# No slips for bank interest



## agent99 (Sep 11, 2013)

With bank interest rates so low, we received no slips from either of our banks where we have savings accounts and there was nothing on CRA. 

I suppose we could go through bank statements and find out how much was paid. Probably under $50 altogether. I guess we should do that??


----------



## AltaRed (Jun 8, 2009)

agent99 said:


> With bank interest rates so low, we received no slips from either of our banks where we have savings accounts and there was nothing on CRA.
> 
> I suppose we could go through bank statements and find out how much was paid. Probably under $50 altogether. I guess we should do that??


Indeed you should since it is the law. I do it for all our bank accounts, even for my US domiciled bank account for $2.78 in interest.


----------



## none (Jan 15, 2013)

Screw this - no slip I don't declare it.


----------



## P_I (Dec 2, 2011)

If the OP didn't receive a T5 it was probably as they guessed, the amount was under $50. Per CRA Line 121 - Interest and other investment income


CRA said:


> You may not receive a T5 slip if the investment income is less than $50, but you must still report this income.


----------



## AltaRed (Jun 8, 2009)

none said:


> Screw this - no slip I don't declare it.


Disappointed in that kind of attitude. Imagine if all taxpayers behaved this way.


----------



## Eclectic12 (Oct 20, 2010)

agent99 said:


> With bank interest rates so low, we received no slips from either of our banks where we have savings accounts and there was nothing on CRA.
> I suppose we could go through bank statements and find out how much was paid. Probably under $50 altogether. I guess we should do that??

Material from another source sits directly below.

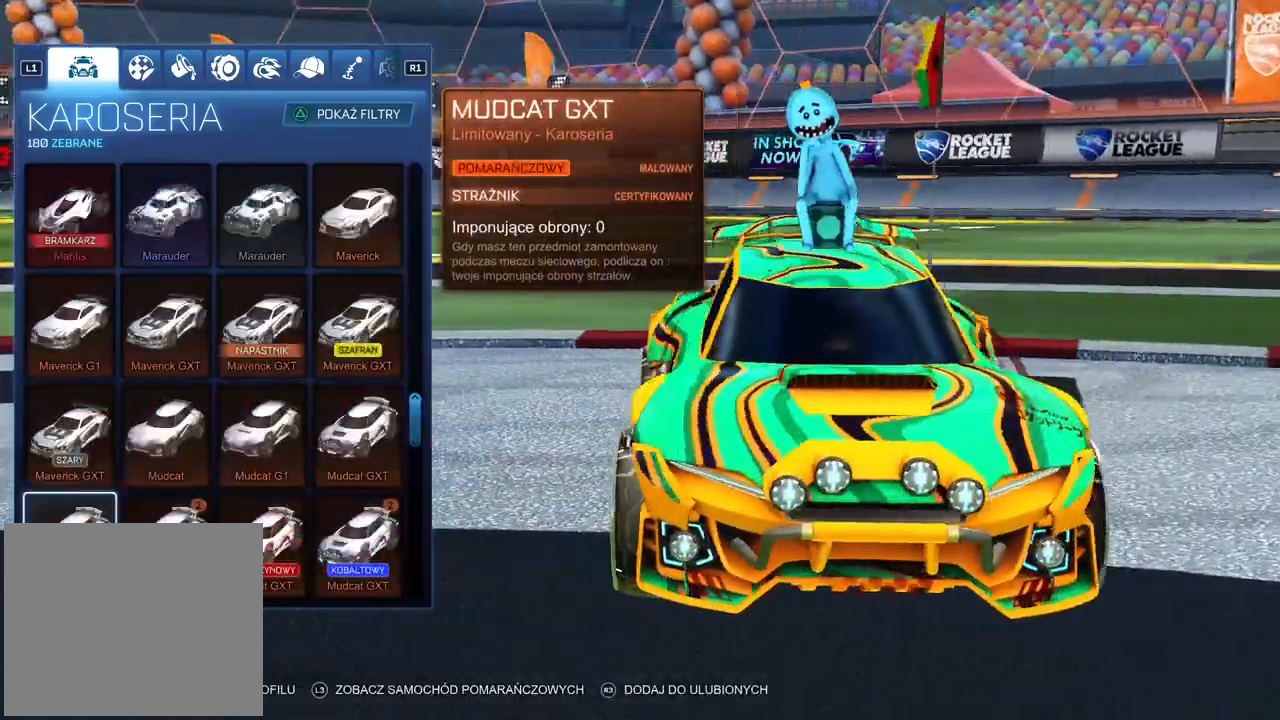
{"buttons": [], "left_stick": "center", "right_stick": "left", "events": []}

Most of my bank statements are electronic so when I download them each month, I plug the interest number into my spreadsheet that is totaling it up.

At tax time, the number is there - ready to go for the accounts that paid too little for a slip. Where a slip was provided - I can double check it.

It is required by CRA so while I know people who skip it, I never understood why it was worth a potential hassle in the future. 


Maybe someday the finance department/CRA will lower the limit as with computers - it's not the manual process that the limit was intended to avoid the work for.

Cheers


----------



## none (Jan 15, 2013)

exactly - why is it so hard to general a slip. If I got a slip I'd certainly declare it.


----------



## agent99 (Sep 11, 2013)

We don't keep much cash in bank savings accounts. Added $25 or so to each of our returns and netfiled today. Without a slip to jog me, I almost forgot this. Seems to me we used to get slips for even very small amounts.


----------



## Eclectic12 (Oct 20, 2010)

none said:


> exactly - why is it so hard to general a slip. If I got a slip I'd certainly declare it.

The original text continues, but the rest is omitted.